_EXTRACT PROVIDED:_
The 1.8m cable is thicker than most monitor and power cables and is non-flexible. The braiding is tough and the cable is actually built to last. Best of luck to you if you try to hide this thing around your clean desk setup.

*i65.tinypic.com/24bogmb.jpg​
The cable splits into two connectors. One for the pass-through port and the other for the keyboard itself. The strain reliefs are good and will easily take some abuse.

*Ergonomics*

The board is comfortable to use and long gaming and typing sessions are an easy thing on it. The primary keys feel good under the fingertips because of the slight curve of the keys.

The other keys like the volume sliders, media keys, and the profile keys are easy to access. Nothing comes in the way. The wrist rest adds some extra comfort points to the board.

The cable is also centered now. It gives it a clean and symmetrical look.

*The Keys*

Let’s talk about the keys now. As I mentioned earlier, it’s a full sized keyboard with additional media and macro keys.

The board is smaller than the previous K95 because the 18 G-keys have been reduced to just 6. Most people would not be affected too much except for the hardcore video-editing and 3D-modeling users.

G-keys

The G-keys themselves are now textured and slightly contoured to make them easier to find during heavy use. I wish they came in black or some other darker color because these off-white keys stand out from the all black board.

*desktoprigs.in/wp-content/uploads/2017/04/g-keys.jpg​
The Macro keys can be very handy for games that require too many buttons and actions all at the same time. They are also useful for applications that depend too much on shortcuts like Video Editing and 2D/3D visualization software. The previous K95 had 18 macro buttons but this one only has 6. I wouldn’t say it is a downgrade as many of those keys can be replicated by using software control.

Now you may feel that the macro keys are placed too close to the main keys and you will accidently hit them. But take my word, even during gaming sessions or just simple typing, I haven’t hit them once. If you use normal typing position, then your fingers actually don’t stray that far. And if you are so afraid of hitting of extra keys during gameplay, then you can create profiles with all extra keys disabled. It’s just a matter of some clicks.

At the top right, we have the metal volume slider along with the media keys. The volume slider is thinner and smoother than before but maybe a tactile one would be a great update. The media keys are taller now so good to see that.

*i67.tinypic.com/nyfokm.jpg​
At the top left, we have the profile switch, brightness, and windows-button lock keys. The Profile switch option is a new addition here. Because the board has an ARM processor with 8MB of memory, you can store up to three Profiles onboard with complete Macro, Lighting, and Performance settings.

There are four levels of brightness including off. The widows-button lock key does everything that the name suggests – prevents accidental start-menu activations or presses.

The space-bar has textured surface and everything else is in places where you’d expect. Nothing out of ordinary, just like it should be.

Apart from the usual keys, you also get some extra keycaps for FPS and MOBA games. They are textured and countered with the same off-white color like the G-keys. They are good for gaming but not comfortable for typing.

*desktoprigs.in/wp-content/uploads/2017/04/extra-keycaps.jpg​
*There’s a small problem!*

The underside of the keys uses a translucent white plastic to let the light shine through. And the One complaint that I had with the K70 Rapidfire has not been resolved. The font…. Man, this font is big. Some people like it but I am personally not a big fan of this design. The 50$ K55 RGB has a better font than this.

I can understand the bigger font allows more light to pass but I guess this can be achieved with some other way too. Then there’s a problem that is not singular to just Corsair keyboards, it’s a problem of every board with Cherry MX RGB switches.

_JOB ITEM:_ Rewrite the keyboard review passage that opens with the words "The cable is also" and closes with "and macro keys.", swapping "symmetrical" for "balanced". Rely only on the keyboard review for your answers.

_DATA BLOCK:_
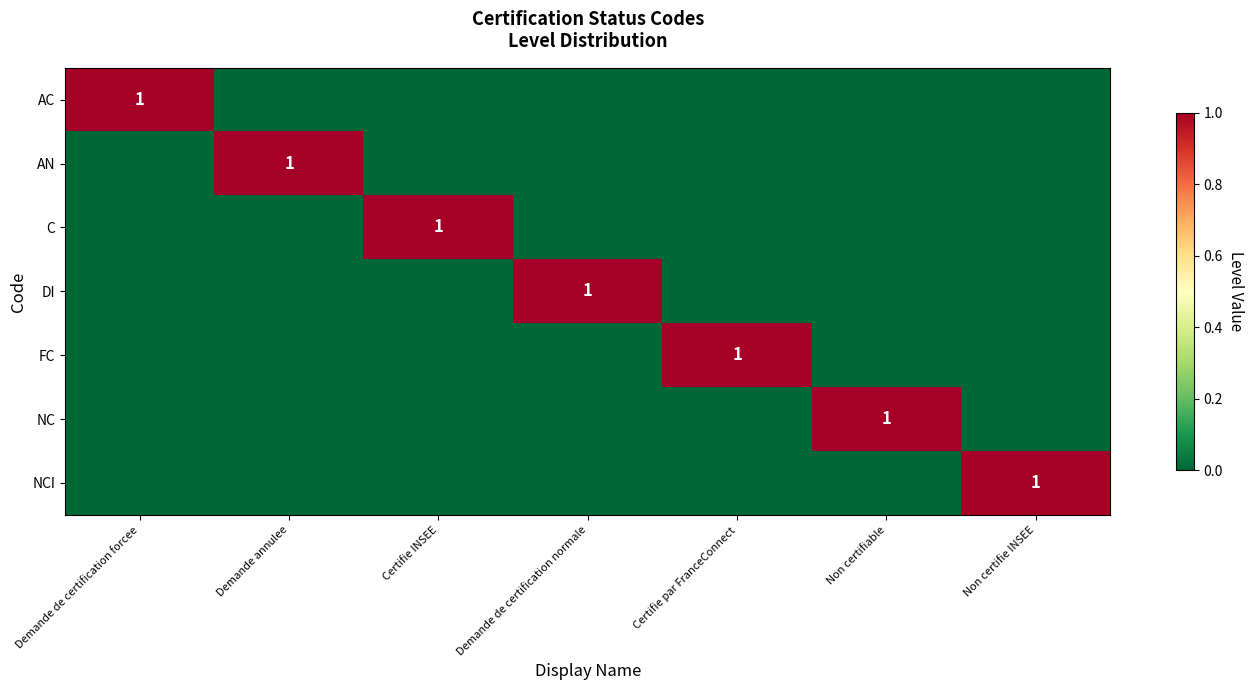

At which category does the chart reach its peak across all series?

Demande de certification forcee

_RESULT OF THIS TASK:_
The cable is also centered now. It gives it a clean and balanced look.

*The Keys*

Let’s talk about the keys now. As I mentioned earlier, it’s a full sized keyboard with additional media and macro keys.